Format the text of all the items below as a JSON list of strings, with one string per line and no blank lines. Leave the pictures out.

» Data lines:
[Begin]
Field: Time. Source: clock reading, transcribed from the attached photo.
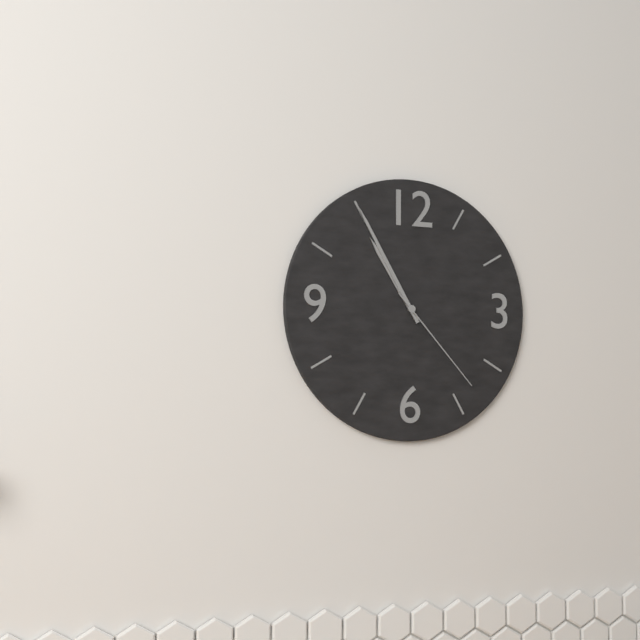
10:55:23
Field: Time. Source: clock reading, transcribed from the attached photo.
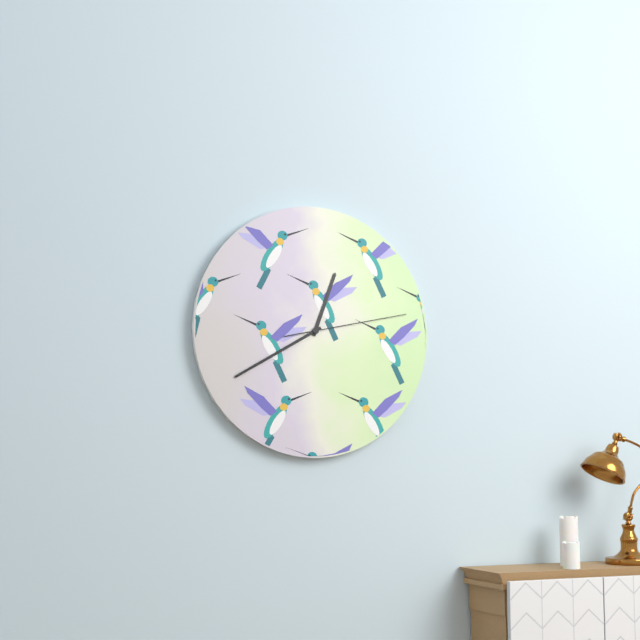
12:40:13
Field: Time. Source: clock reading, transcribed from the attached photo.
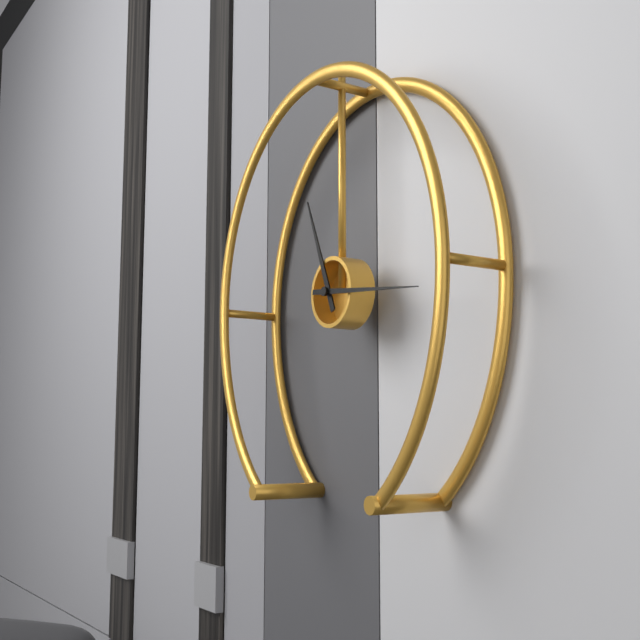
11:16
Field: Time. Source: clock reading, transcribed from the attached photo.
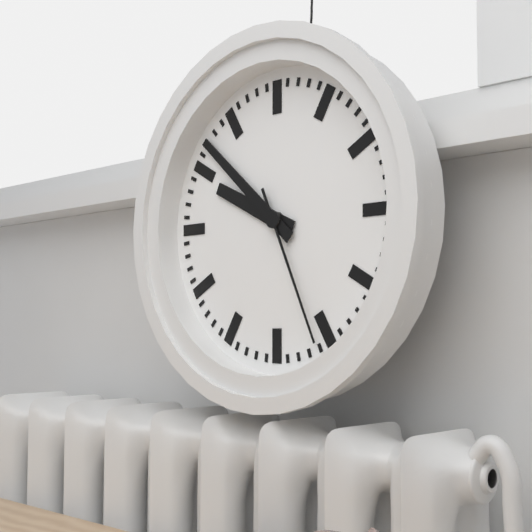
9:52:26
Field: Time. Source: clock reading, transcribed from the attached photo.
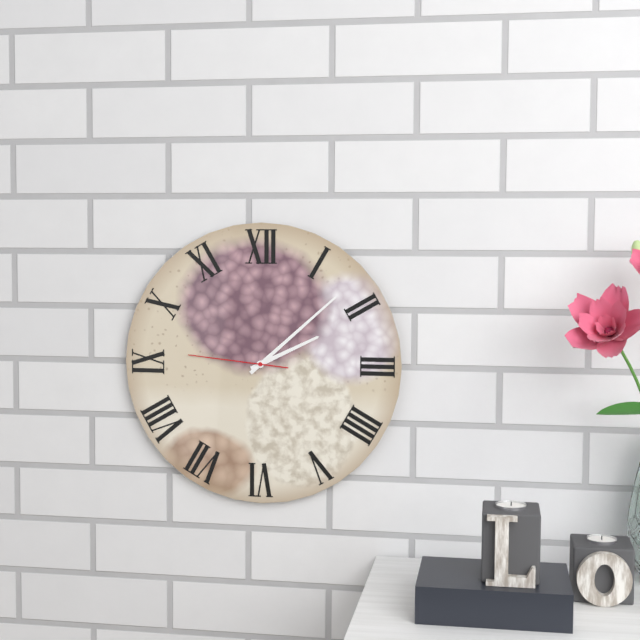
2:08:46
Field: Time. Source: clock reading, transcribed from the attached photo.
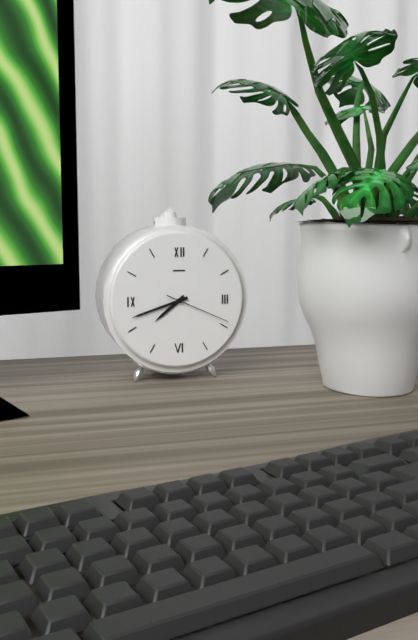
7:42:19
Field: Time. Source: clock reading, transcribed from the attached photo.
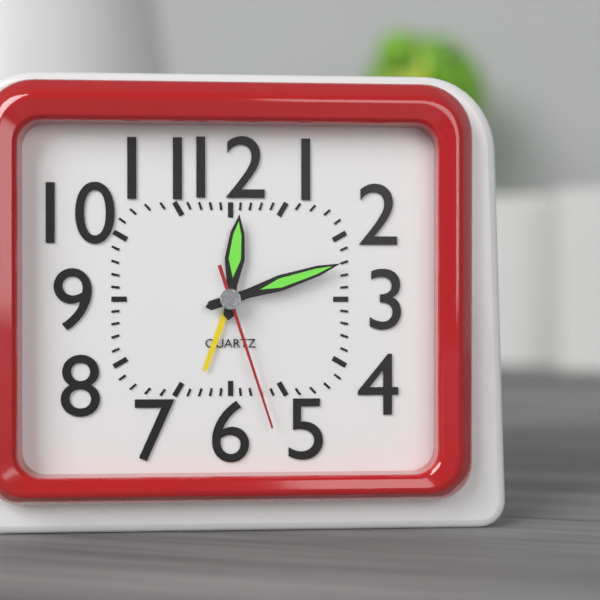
[End]
» Correct response:
[
  "Field: Time. Source: clock reading, transcribed from the attached photo.",
  "10:55:23",
  "Field: Time. Source: clock reading, transcribed from the attached photo.",
  "12:40:13",
  "Field: Time. Source: clock reading, transcribed from the attached photo.",
  "11:16",
  "Field: Time. Source: clock reading, transcribed from the attached photo.",
  "9:52:26",
  "Field: Time. Source: clock reading, transcribed from the attached photo.",
  "2:08:46",
  "Field: Time. Source: clock reading, transcribed from the attached photo.",
  "7:42:19",
  "Field: Time. Source: clock reading, transcribed from the attached photo."
]